There are troubling echoes there for the way in which 'New' Labour in Opposition and in power found itself increasingly uncertain about the correct balance of forces within the political system, and how its record in power gradually came to seem inimical to sustaining a united, widely appealing programme. It did take the First World War to really sweep the Liberals away, for they had done creditably up until then at combining social reform with rearmament, and economic change with constitutional reform. Reconciling personal liberty with the needs of the state during the age of total war proved to be beyond them. Complex as Brexit will be, the state faces nothing like the challenge of 1914 now.

In a way, though, that's not the point. The lesson is: events can just conspire against you. The atmosphere can change. Sometimes, the work you've done - the work any group or party was designed to do - is over. At the risk of over-determining, any movement can surmount one or two crises. But there's just too many coming at Labour, from too many directions, to see this as anything other than a perfect storm that will leave it out of power for a very, very long time, if not crippled on a semi-permanent basis.
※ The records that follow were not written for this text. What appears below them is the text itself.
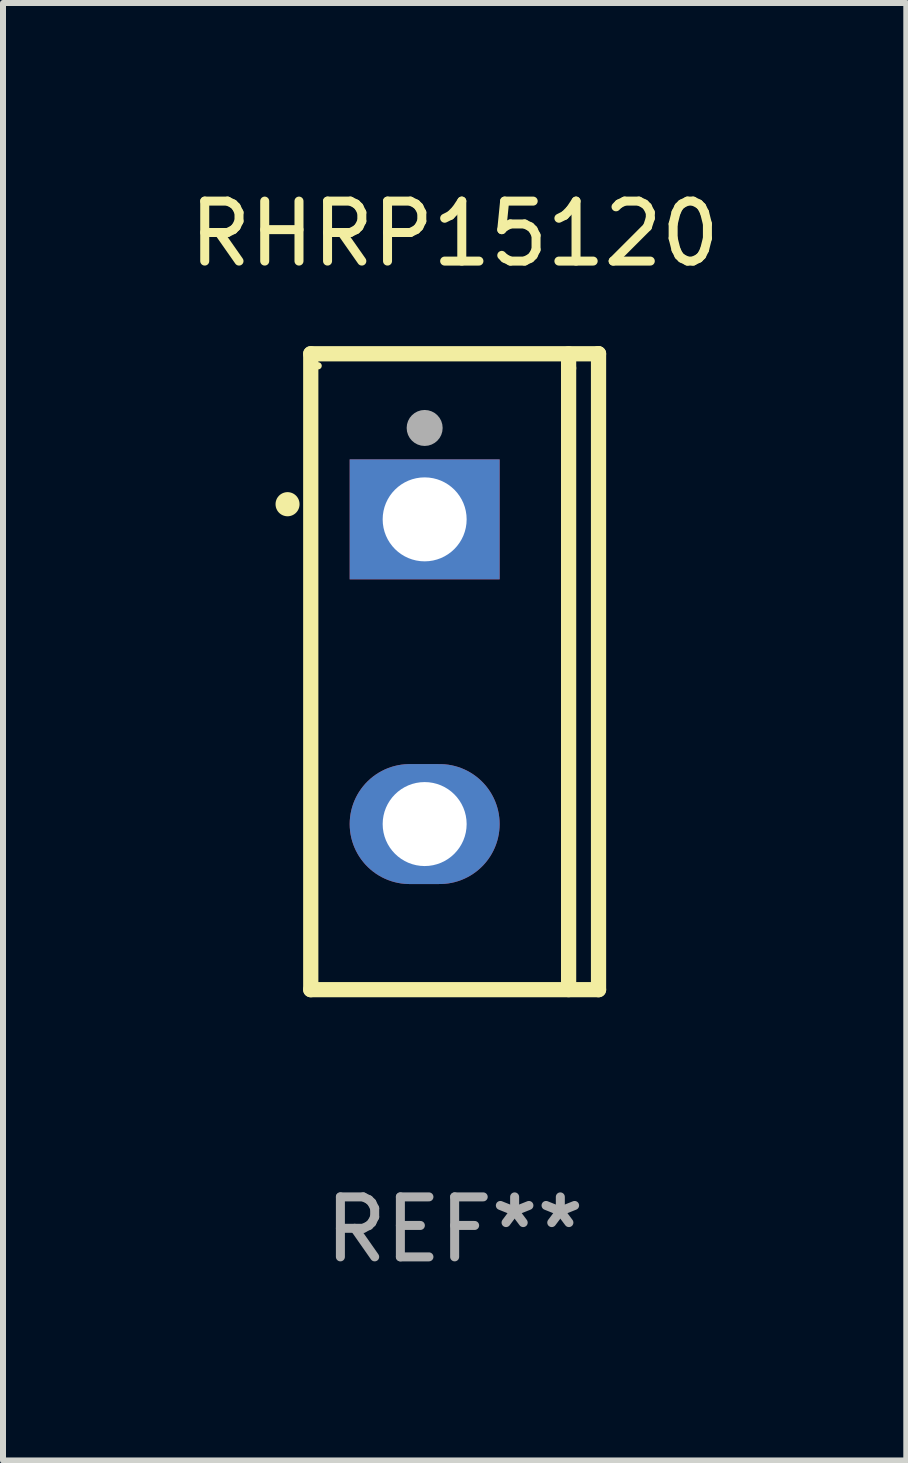
<source format=kicad_pcb>
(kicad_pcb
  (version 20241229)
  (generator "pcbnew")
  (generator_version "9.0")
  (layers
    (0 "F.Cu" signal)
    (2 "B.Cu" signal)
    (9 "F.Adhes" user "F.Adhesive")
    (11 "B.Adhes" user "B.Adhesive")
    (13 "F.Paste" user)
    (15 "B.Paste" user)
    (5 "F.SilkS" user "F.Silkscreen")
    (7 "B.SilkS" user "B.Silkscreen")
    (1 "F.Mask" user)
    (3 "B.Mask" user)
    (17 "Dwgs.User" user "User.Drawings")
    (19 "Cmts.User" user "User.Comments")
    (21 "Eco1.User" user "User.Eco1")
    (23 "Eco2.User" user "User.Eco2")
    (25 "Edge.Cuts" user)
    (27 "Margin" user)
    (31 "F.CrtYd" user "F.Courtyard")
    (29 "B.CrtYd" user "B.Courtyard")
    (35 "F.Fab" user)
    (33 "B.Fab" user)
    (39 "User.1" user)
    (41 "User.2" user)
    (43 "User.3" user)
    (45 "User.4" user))
  (footprint "RHRP15120"
    (layer "F.Cu")
    (at 4.53 8.149)
    (property "Reference" "RHRP15120" (at 0 -7.301 0) (layer "F.SilkS") (effects (font (size 1 1) (thickness 0.15))))
    (attr through_hole)
    (fp_line (start -2.399 -5.301) (end 2.394 -5.301) (stroke (width 0.254) (type solid)) (layer "F.SilkS"))
    (fp_line (start -2.399 5.301) (end -2.399 -5.301) (stroke (width 0.254) (type solid)) (layer "F.SilkS"))
    (fp_line (start 1.9 -5.061) (end 1.9 -5.3) (stroke (width 0.254) (type solid)) (layer "F.SilkS"))
    (fp_line (start 1.9 5.3) (end 1.9 -5.061) (stroke (width 0.254) (type solid)) (layer "F.SilkS"))
    (fp_line (start 2.394 -5.301) (end 2.399 -5.301) (stroke (width 0.254) (type solid)) (layer "F.SilkS"))
    (fp_line (start 2.399 -5.301) (end 2.399 5.301) (stroke (width 0.254) (type solid)) (layer "F.SilkS"))
    (fp_line (start 2.399 5.301) (end -2.399 5.301) (stroke (width 0.254) (type solid)) (layer "F.SilkS"))
    (fp_arc (start -2.786043 -2.791466) (mid -2.786047 -2.792736) (end -2.786043 -2.794006) (stroke (width 0.4) (type solid)) (layer "F.SilkS"))
    (fp_circle (center -2.275 -5.1) (end -2.245 -5.1) (stroke (width 0.06) (type solid)) (fill no) (layer "F.SilkS"))
    (fp_circle (center -0.5 -4.064) (end -0.35 -4.064) (stroke (width 0.3) (type solid)) (fill no) (layer "F.Fab"))
    (fp_text user "REF**" (at 0 9.301 0) (layer "F.Fab") (effects (font (size 1 1) (thickness 0.15))))
    (pad "1" thru_hole rect (at -0.5 -2.54 270) (size 2 2.5) (drill 1.4) (layers "*.Cu" "*.Mask"))
    (pad "3" thru_hole oval (at -0.5 2.54 270) (size 2 2.5) (drill 1.4) (layers "*.Cu" "*.Mask")))
  (gr_rect
    (start -3 -3)
    (end 12.06 21.299)
    (stroke (width 0.1) (type default))
    (fill no)
    (layer "Edge.Cuts")))
</source>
Okay, you could try to speak in a new way (for Labour) - in the language real people use every day, rather than the cod-outraged sub-Marxian jargon than the party's press office uses these days, full of 'revolving doors', 'elites' and 'establishments' that properly reside in the 1960s and 1970s, if they ever existed at all. You might be able to find an answer to the rise of the United Kingdom's many nationalisms by splitting into say, English, Welsh and Scottish Labours - and having your own policies in each jurisdiction. You could meet the challenge of Brexit by moving more strongly in one direction, just as the Conservatives have - though that would need a touch more discipline and self-awareness than all wings of the Labour Party have been demonstrating in recent months. Maybe you could broker a deal between the Soft Left and the Old Right, excluding Blairite and Momentumite extremes from policy-making and administration. Perhaps you could really, really clamp down on the abuse and fury that rains down on even the meekest on social media - all the better to start looking outwards, rather than at the party's own navel.
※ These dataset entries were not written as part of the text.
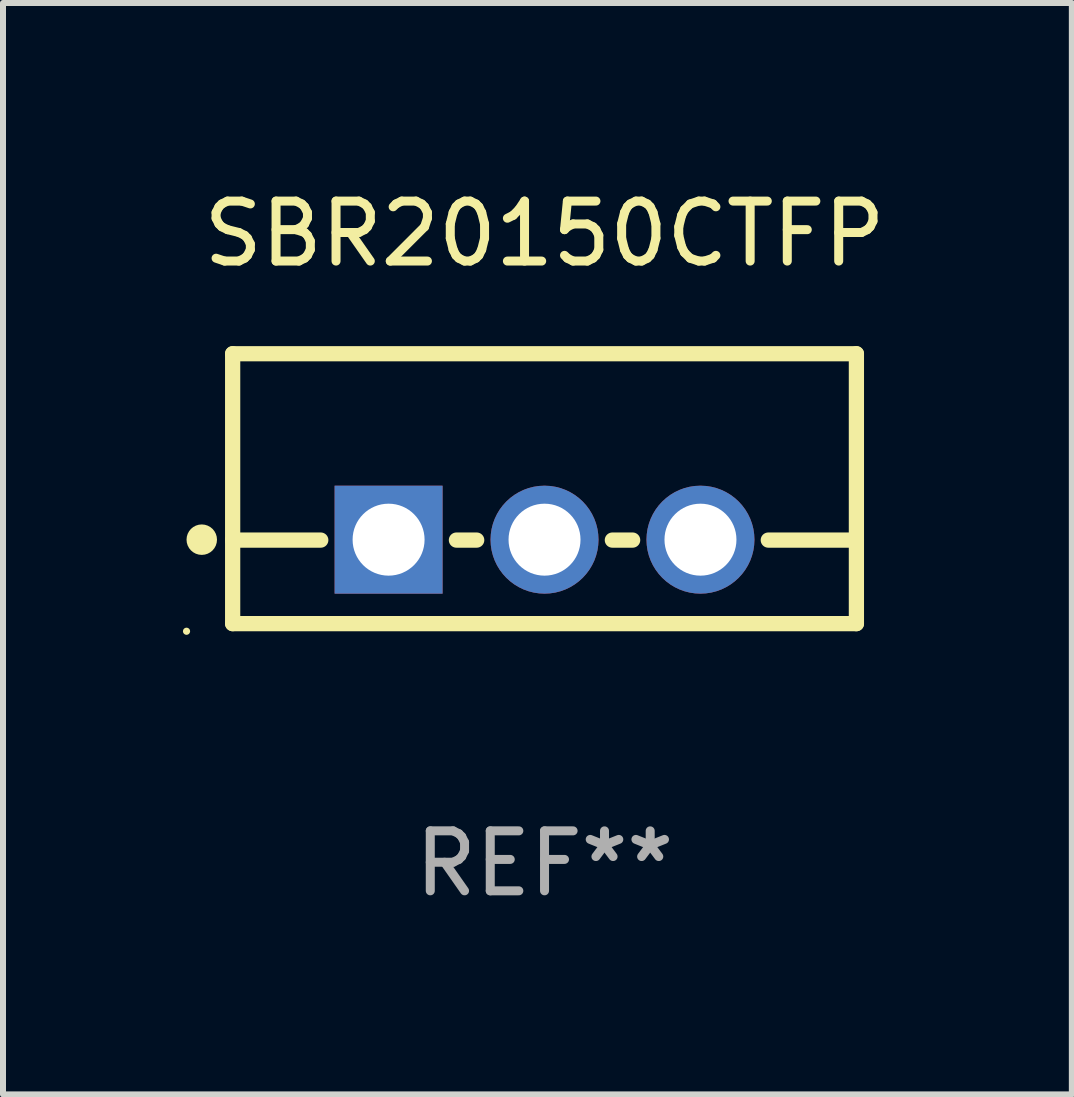
<source format=kicad_pcb>
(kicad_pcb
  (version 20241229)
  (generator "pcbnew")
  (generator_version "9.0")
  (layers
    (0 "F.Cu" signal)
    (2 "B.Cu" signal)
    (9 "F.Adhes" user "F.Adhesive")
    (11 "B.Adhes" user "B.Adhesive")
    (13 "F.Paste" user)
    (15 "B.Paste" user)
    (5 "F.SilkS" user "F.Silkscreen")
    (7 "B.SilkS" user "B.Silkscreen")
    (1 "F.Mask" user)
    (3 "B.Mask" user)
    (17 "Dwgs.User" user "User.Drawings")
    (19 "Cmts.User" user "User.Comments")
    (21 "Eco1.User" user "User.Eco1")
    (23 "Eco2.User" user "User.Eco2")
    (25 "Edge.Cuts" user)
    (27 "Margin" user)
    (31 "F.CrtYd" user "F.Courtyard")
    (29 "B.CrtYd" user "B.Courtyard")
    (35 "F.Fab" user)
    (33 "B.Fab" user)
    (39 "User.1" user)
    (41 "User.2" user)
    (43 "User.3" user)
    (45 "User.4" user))
  (footprint "SBR20150CTFP"
    (layer "F.Cu")
    (at 6.029 5.098)
    (property "Reference" "SBR20150CTFP" (at 0 -4.25 0) (layer "F.SilkS") (effects (font (size 1 1) (thickness 0.15))))
    (attr through_hole)
    (fp_line (start -5.2 -2.25) (end -5.2 2.25) (stroke (width 0.254) (type solid)) (layer "F.SilkS"))
    (fp_line (start -5.2 -2.25) (end 5.2 -2.25) (stroke (width 0.254) (type solid)) (layer "F.SilkS"))
    (fp_line (start -5.2 0.857) (end -3.731 0.857) (stroke (width 0.254) (type solid)) (layer "F.SilkS"))
    (fp_line (start -5.2 2.25) (end 5.2 2.25) (stroke (width 0.254) (type solid)) (layer "F.SilkS"))
    (fp_line (start -1.469 0.857) (end -1.131 0.857) (stroke (width 0.254) (type solid)) (layer "F.SilkS"))
    (fp_line (start 1.131 0.857) (end 1.469 0.857) (stroke (width 0.254) (type solid)) (layer "F.SilkS"))
    (fp_line (start 3.731 0.857) (end 5.2 0.857) (stroke (width 0.254) (type solid)) (layer "F.SilkS"))
    (fp_line (start 5.2 -2.25) (end 5.2 2.25) (stroke (width 0.254) (type solid)) (layer "F.SilkS"))
    (fp_circle (center -5.969 2.377) (end -5.939 2.377) (stroke (width 0.06) (type solid)) (fill no) (layer "F.SilkS"))
    (fp_circle (center -5.715 0.85) (end -5.588 0.85) (stroke (width 0.254) (type solid)) (fill no) (layer "F.SilkS"))
    (fp_text user "REF**" (at 0 6.25 0) (layer "F.Fab") (effects (font (size 1 1) (thickness 0.15))))
    (pad "1" thru_hole rect (at -2.6 0.85) (size 1.8 1.8) (drill 1.2) (layers "*.Cu" "*.Mask"))
    (pad "2" thru_hole circle (at 0 0.85) (size 1.8 1.8) (drill 1.2) (layers "*.Cu" "*.Mask"))
    (pad "3" thru_hole circle (at 2.6 0.85) (size 1.8 1.8) (drill 1.2) (layers "*.Cu" "*.Mask")))
  (gr_rect
    (start -3 -3)
    (end 14.821 15.197)
    (stroke (width 0.1) (type default))
    (fill no)
    (layer "Edge.Cuts")))
</source>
But at the moment Labour is in more lines of fire than you'd find in a Tarantino film. It's trying and failing to deal with triumphant nationalism, the overarching crisis of Brexit, the increasing gap between social democrats and the blue-collar working people they've always relied on, cities and exurbs that are drifting apart, the bitter and probably irrevocable split in the party between the 40% of more long-standing members and the 60% who've just arrived (or come back), the development of tight-knit but cramped social media communities who are impervious to news or views from outside their own moral universe.

It's too much. It can't be done. We've looked at the data many times (and we'll be taking another in-depth look again next month). That's bad enough. But when you take a really cold look at the structural, intellectual and political elements - when analysis is pressed into use, to explain the report of mere numbers - the picture looks even darker. The situation for reformist social democracy - the rock on which the Labour Party historically stands - is bleaker than it has been at any point since the Second World War. Parties mostly shy away from the brink. They usually find some way to come back. It took just seven years for the Conservatives to recover from the chaos engulfing them under Iain Duncan Smith. But as the 'New' Liberal example shows, sometimes political parties are pitched into extinction. Labour is hesitating between the two options. Its many crises do not make for optimism.